At Friday's news conference, Hancock said 122,347 tests were conducted in the 24 hours to 0800 GMT.
“This unprecedented expansion in British testing capability is an incredible achievement,” he said.
“Testing is crucial to suppress the virus ... It helps remove the worry. It helps keep people safe, and it will help us to unlock the lockdown.”
With Prime Minister Boris Johnson saying Britain had passed through the coronavirus peak, a mass testing program to gauge the spread of the virus through the population is seen as key to
any easing of the social distancing measures that have all but shut down the economy and forced millions to stay at home.

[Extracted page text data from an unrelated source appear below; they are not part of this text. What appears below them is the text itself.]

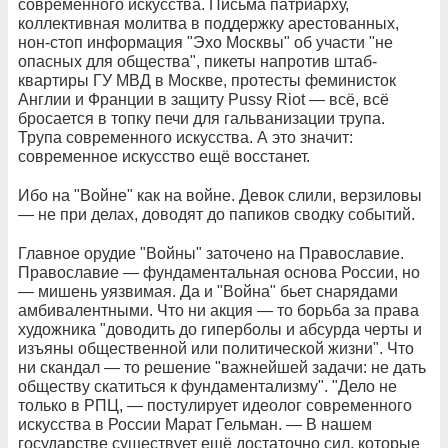
современного искусства. Письма патриарху,
коллективная молитва в поддержку арестованных,
нон-стоп информация "Эхо Москвы" об участи "не
опасных для общества", пикеты напротив штаб-
квартиры ГУ МВД в Москве, протесты феминисток
Англии и Франции в защиту Pussy Riot — всё, всё
бросается в топку печи для гальванизации трупа.
Трупа современного искусства. А это значит:
современное искусство ещё восстанет.
Ибо на "Войне" как на войне. Девок слили, верзиловы
— не при делах, доводят до папиков сводку событий.
Главное орудие "Войны" заточено на Православие.
Православие — фундаментальная основа России, но
— мишень уязвимая. Да и "Война" бьет снарядами
амбивалентными. Что ни акция — то борьба за права
художника "доводить до гиперболы и абсурда черты и
изъяны общественной или политической жизни". Что
ни скандал — то решение "важнейшей задачи: не дать
обществу скатиться к фундаментализму". "Дело не
только в РПЦ, — постулирует идеолог современного
искусства в России Марат Гельман. — В нашем
государстве существует ещё достаточно сил, которые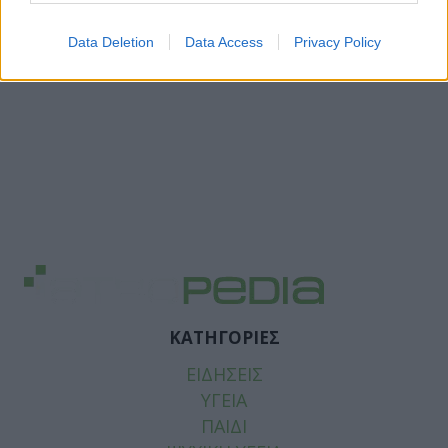
Data Deletion
Data Access
Privacy Policy
ΚΑΤΗΓΟΡΙΕΣ
ΕΙΔΗΣΕΙΣ
ΥΓΕΙΑ
ΠΑΙΔΙ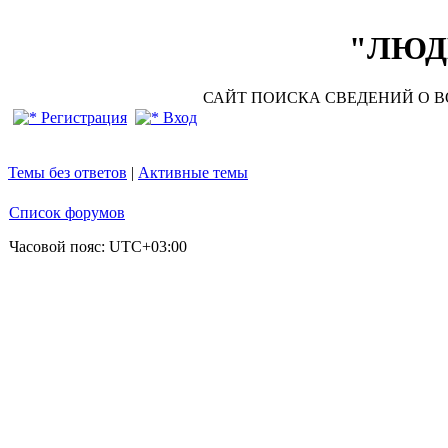
"ЛЮДИ
САЙТ ПОИСКА СВЕДЕНИЙ О ВО
Регистрация
Вход
Темы без ответов
|
Активные темы
Список форумов
Часовой пояс:
UTC+03:00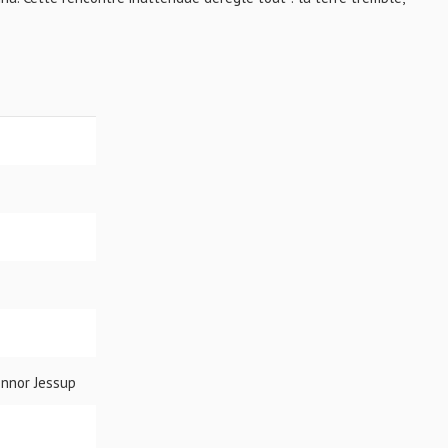
Connor Jessup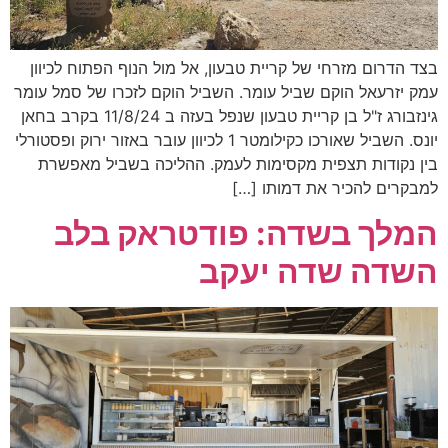
בצד הדרום מזרחי של קריית טבעון, אל מול הנוף הפתוח לכיוון
עמק יזרעאל הוקם שביל עומר. השביל הוקם לזכרו של סמל עומר
גינזבורג ז"ל בן קריית טבעון שנפל בעזה ב 11/8/24 בקרב בחאן
יונס. השביל שאורכו כקילומטר 1 לכיוון עובר באזור ירוק ופסטורלי
בין נקודות תצפית מקסימות לעמק. ההליכה בשביל מאפשרת
למבקרים להכיר את דמותו […]
המלך בשדה: פודטראק בלב
השדה שדה יעקב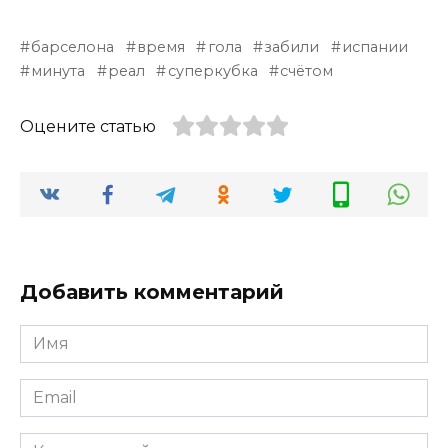
барселона
время
гола
забили
испании
минута
реал
суперкубка
счётом
Оцените статью
Добавить комментарий
Имя
*
Email
*
Комментарий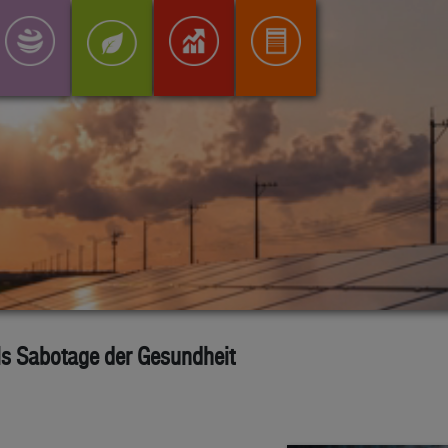
ls Sabotage der Gesundheit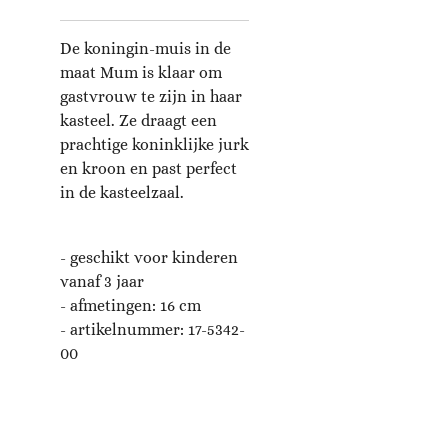
De koningin-muis in de
maat Mum is klaar om
gastvrouw te zijn in haar
kasteel. Ze draagt ​​een
prachtige koninklijke jurk
en kroon en past perfect
in de kasteelzaal.
- geschikt voor kinderen
vanaf 3 jaar
- afmetingen: 16 c
m
- artikelnummer:
17-5342-
00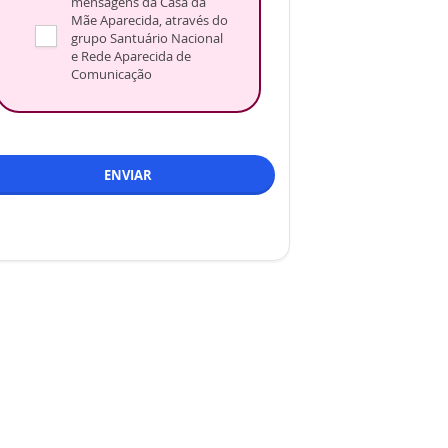
mensagens da Casa da
Mãe Aparecida, através do
grupo Santuário Nacional
e Rede Aparecida de
Comunicação
ENVIAR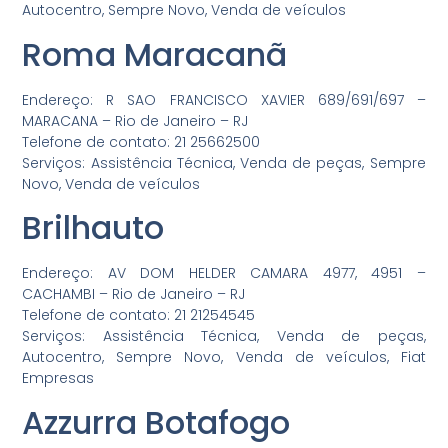
Autocentro, Sempre Novo, Venda de veículos
Roma Maracanã
Endereço: R SAO FRANCISCO XAVIER 689/691/697 –
MARACANA – Rio de Janeiro – RJ
Telefone de contato: 21 25662500
Serviços: Assistência Técnica, Venda de peças, Sempre
Novo, Venda de veículos
Brilhauto
Endereço: AV DOM HELDER CAMARA 4977, 4951 –
CACHAMBI – Rio de Janeiro – RJ
Telefone de contato: 21 21254545
Serviços: Assistência Técnica, Venda de peças,
Autocentro, Sempre Novo, Venda de veículos, Fiat
Empresas
Azzurra Botafogo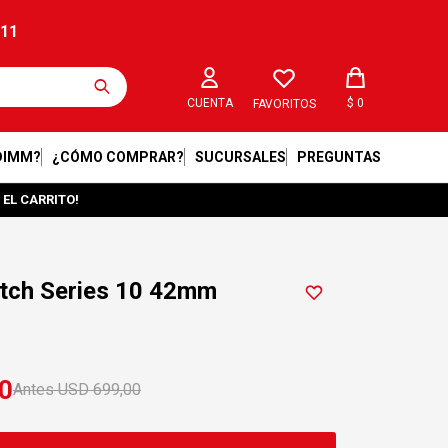
211
$
0
FAVORITOS
DIMM?
¿CÓMO COMPRAR?
SUCURSALES
PREGUNTAS
 EL CARRITO!
atch Series 10 42mm
0
USD
699,00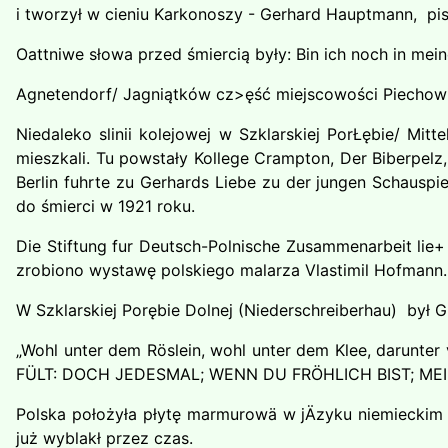
i tworzył w cieniu Karkonoszy - Gerhard Hauptmann, pis
Oattniwe słowa przed śmiercią były: Bin ich noch in me
Agnetendorf/ Jagniątków cz>ęść miejscowości Piechow
Niedaleko slinii kolejowej w Szklarskiej PorŁębie/ Mi
mieszkali. Tu powstały Kollege Crampton, Der Biberpelz
Berlin fuhrte zu Gerhards Liebe zu der jungen Schauspi
do śmierci w 1921 roku.
Die Stiftung fur Deutsch-Polnische Zusammenarbeit lie+ 
zrobiono wystawę polskiego malarza Vlastimil Hofmann.
W Szklarskiej Porębie Dolnej (Niederschreiberhau) był G
„Wohl unter dem Röslein, wohl unter dem Klee, daru
FÜLT: DOCH JEDESMAL; WENN DU FRÖHLICH BIST; ME
Polska położyła płytę marmurowä w jÄzyku niemieckim i
już wyblakł przez czas.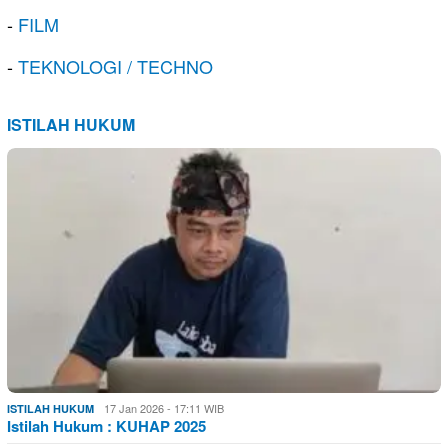
-
FILM
-
TEKNOLOGI / TECHNO
ISTILAH HUKUM
17 Jan 2026 - 17:11 WIB
ISTILAH HUKUM
Istilah Hukum : KUHAP 2025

Johnson and his government have been criticized not only for not quickly stepping up testing, but also for moving slowly on bringing in the lockdown and for a lack of protective equipment
for health workers.
With 27,510 deaths, Britain is set to be one of the worst-hit countries in Europe and it is all but inevitable the government's response to the outbreak will be subject of an inquiry afterwards.
Opposition Labor leader Keir Starmer renewed his criticism of the prime minister in an interview with the Evening Standard newspaper, saying Johnson had been “slow, slow at every turn.”
He called for testing to be ramped up to a quarter of a million tests every 24 hours and for 50,000 contact-tracers to be deployed to keep the nation safe.
The number of tests carried out each day has increased rapidly in recent days, and has risen from levels of around 10,000 per day in early April.